Pharmacogenet Genomics. 2009 Aug;19(8):626-34. doi: 10.1097/FPC.0b013e32832f5f1b.
The active metabolite of mycophenolate mofetil (MMF), mycophenolic acid, inhibits the activity of the target enzyme inosine monophosphate dehydrogenase (IMPDH). The aim of this study was to correlate eight different single nucleotide polymorphisms of the IMPDH type II gene to the activity of the IMPDH enzyme to explain between-patient differences in IMPDH activity.
In a prospective study, we measured IMPDH activity, mycophenolic acid plasma concentrations, and eight polymorphisms of IMPDH type II in de novo kidney transplant recipients, 6 days posttransplantation while on MMF treatment. Polymorphisms in the IMPDH type II gene were only observed for the IMPDH type II 3757T > C (rs11706052) single nucleotide polymorphism. Ten of 101 patients (10%) were heterozygous and two of 101 patients (2%) homozygous for IMPDH type II 3757T > C. The allele frequency was 6.9%. The IMPDH activity over 12 h (AUC(act)) was 49% higher for patients with an IMPDH type II 3757C variant [n = 12 vs. n = 68; 336 (95% confidence interval: 216-521) vs. 227 (95% confidence interval: 198-260) hmicromol/s/mol adenosine monophosphate; P = 0.04]. The IMPDH activity measured before transplantation (Act(pre-Tx)) was not significantly different between IMPDH type II 3757TT wild-type and variant carrier patients (P = 0.99).

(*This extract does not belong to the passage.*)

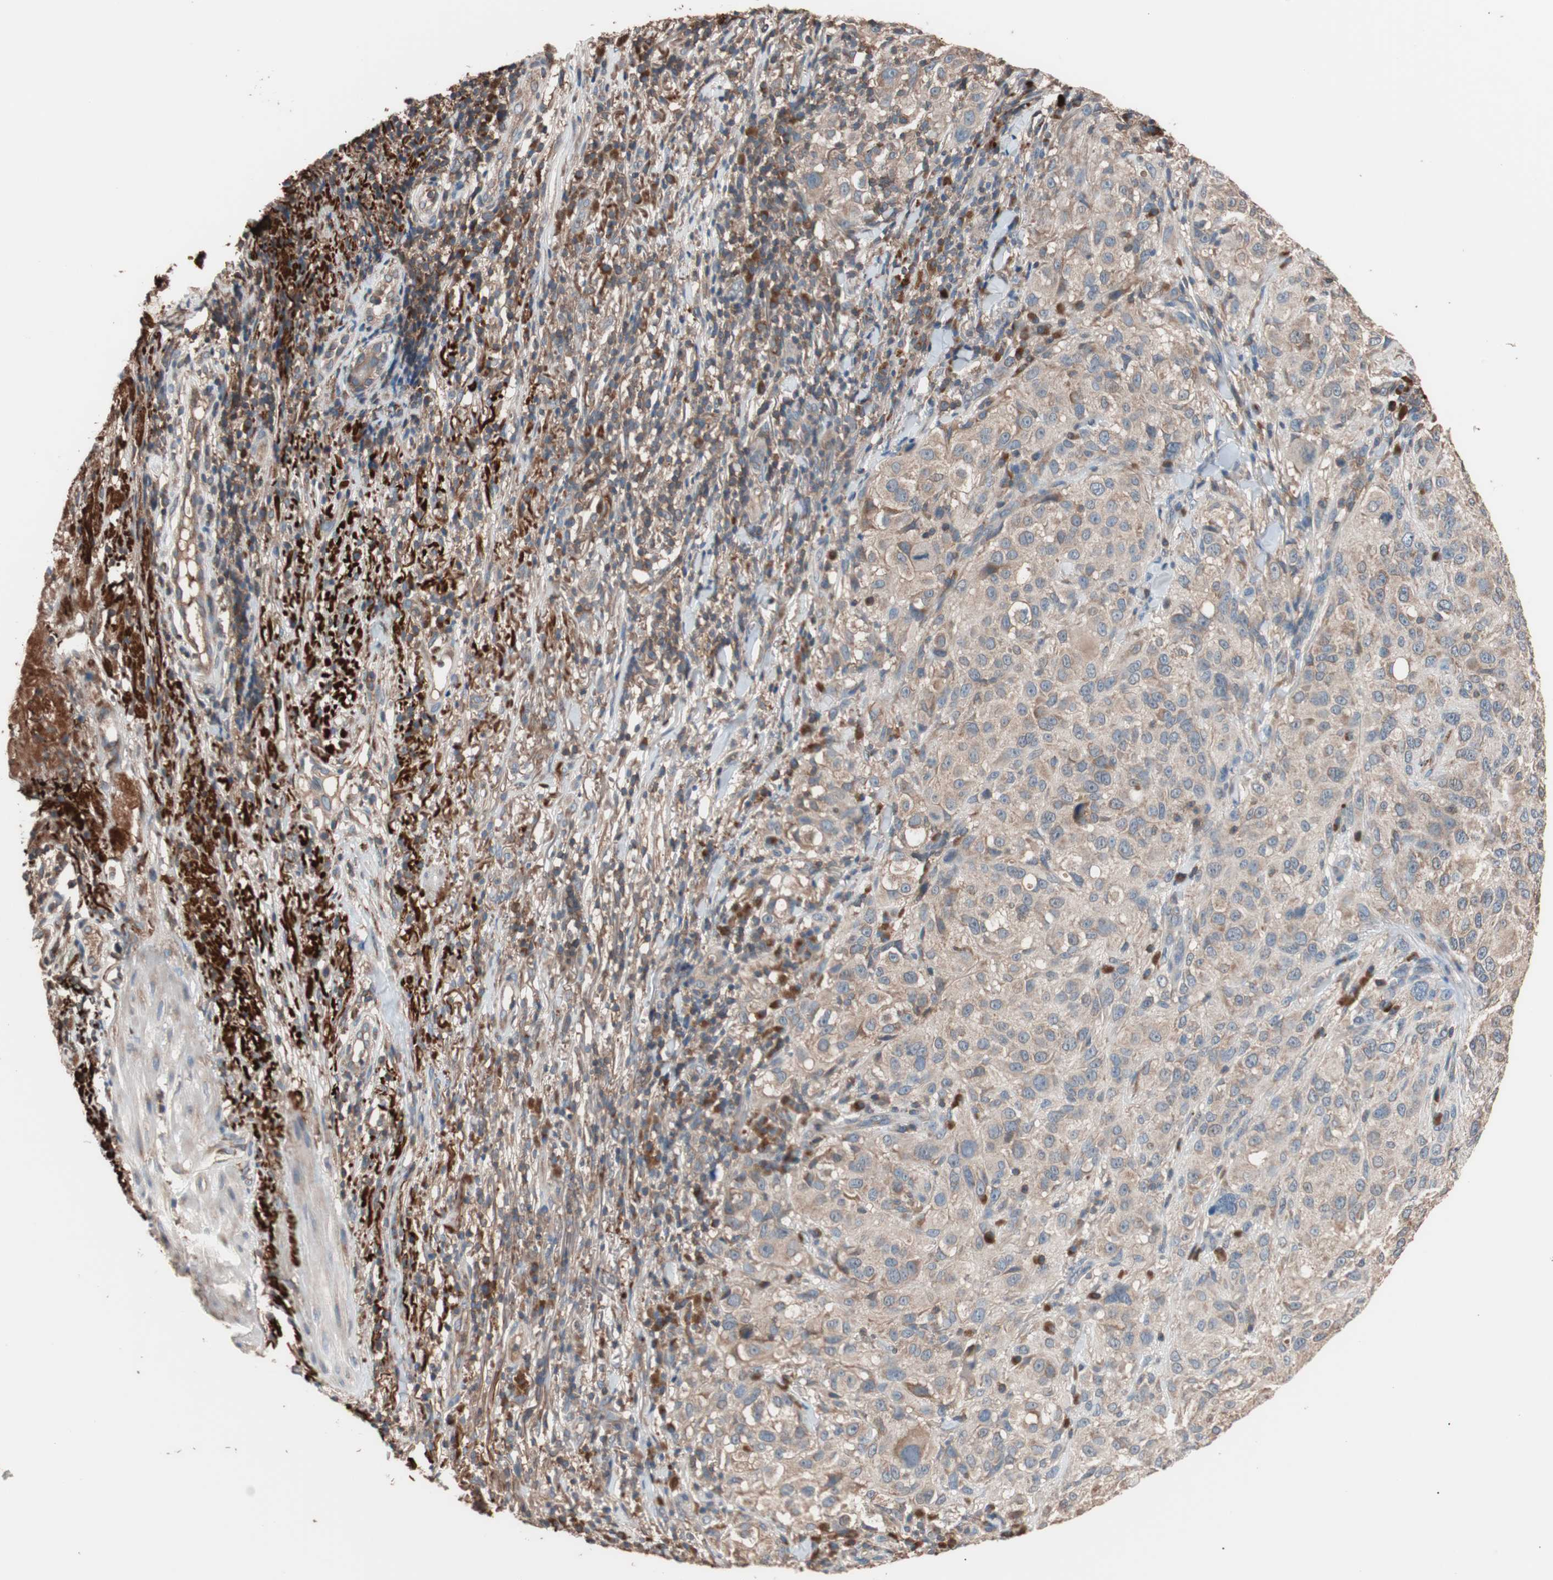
{"staining": {"intensity": "moderate", "quantity": ">75%", "location": "cytoplasmic/membranous"}, "tissue": "melanoma", "cell_type": "Tumor cells", "image_type": "cancer", "snomed": [{"axis": "morphology", "description": "Necrosis, NOS"}, {"axis": "morphology", "description": "Malignant melanoma, NOS"}, {"axis": "topography", "description": "Skin"}], "caption": "Immunohistochemistry (IHC) (DAB (3,3'-diaminobenzidine)) staining of human melanoma exhibits moderate cytoplasmic/membranous protein expression in about >75% of tumor cells.", "gene": "GLYCTK", "patient": {"sex": "female", "age": 87}}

We report that the IMPDH type II 3757T > C polymorphism is associated with an increased IMPDH activity in MMF-treated renal transplant patients. This polymorphism explains 8.0% of the interpatient variability in IMPDH activity.
霉酚酸酯(MMF)的活性代谢产物霉酚酸可抑制靶酶肌苷单磷酸脱氢酶(IMPDH)的活性。本研究旨在将IMPDH II型基因的8种不同单核苷酸多态性与IMPDH酶的活性相关联,以解释患者间IMPDH活性的差异。
在一项前瞻性研究中,我们在接受MMF治疗的初次肾移植受者移植后6天测量了IMPDH活性、霉酚酸血浆浓度以及IMPDH II型的8种多态性。仅在IMPDH II型3757T>C(rs11706052)单核苷酸多态性中观察到IMPDH II型基因的多态性。101例患者中有10例(10%)为IMPDH II型3757T>C杂合子,2例(2%)为纯合子。等位基因频率为6.9%。携带IMPDH II型3757C变异的患者12小时内的IMPDH活性(AUC(act))比未携带变异的患者高49%[n = 12 vs. n = 68;336(95%置信区间:216 - 521)vs. 227(95%置信区间:198 - 260)h微摩尔/秒/摩尔腺苷单磷酸;P = 0.04]。在移植前测量的IMPDH活性(Act(pre - Tx))在IMPDH II型3757TT野生型和变异携带者患者之间无显著差异(P = 0.99)。
我们报告在接受MMF治疗的肾移植患者中,IMPDH II型3757T>C多态性与IMPDH活性增加相关。这种多态性解释了患者间IMPDH活性变异的8.0%。